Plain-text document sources

▬▬▬

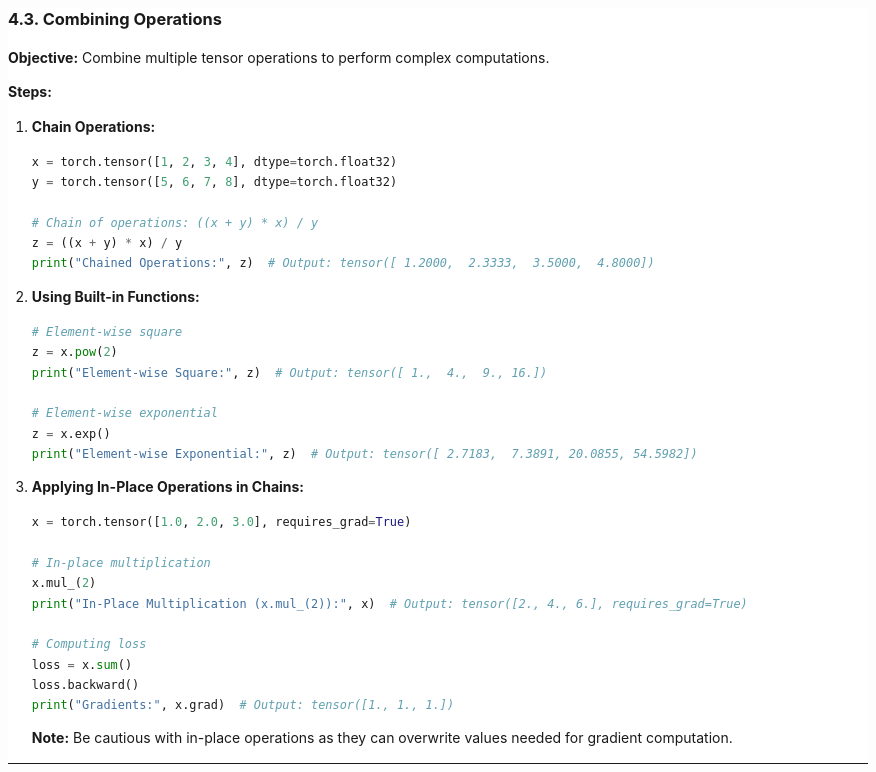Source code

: ### 4.3. Combining Operations

**Objective:** Combine multiple tensor operations to perform complex computations.

**Steps:**

1. **Chain Operations:**

    ```python
    x = torch.tensor([1, 2, 3, 4], dtype=torch.float32)
    y = torch.tensor([5, 6, 7, 8], dtype=torch.float32)

    # Chain of operations: ((x + y) * x) / y
    z = ((x + y) * x) / y
    print("Chained Operations:", z)  # Output: tensor([ 1.2000,  2.3333,  3.5000,  4.8000])
    ```

2. **Using Built-in Functions:**

    ```python
    # Element-wise square
    z = x.pow(2)
    print("Element-wise Square:", z)  # Output: tensor([ 1.,  4.,  9., 16.])

    # Element-wise exponential
    z = x.exp()
    print("Element-wise Exponential:", z)  # Output: tensor([ 2.7183,  7.3891, 20.0855, 54.5982])
    ```

3. **Applying In-Place Operations in Chains:**

    ```python
    x = torch.tensor([1.0, 2.0, 3.0], requires_grad=True)

    # In-place multiplication
    x.mul_(2)
    print("In-Place Multiplication (x.mul_(2)):", x)  # Output: tensor([2., 4., 6.], requires_grad=True)

    # Computing loss
    loss = x.sum()
    loss.backward()
    print("Gradients:", x.grad)  # Output: tensor([1., 1., 1.])
    ```

    **Note:** Be cautious with in-place operations as they can overwrite values needed for gradient computation.

---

▬▬▬

#### What is being asked
Would you give the number of lines of the data that include the string "Element"? Nothing else is wanted.

#### Completed task
4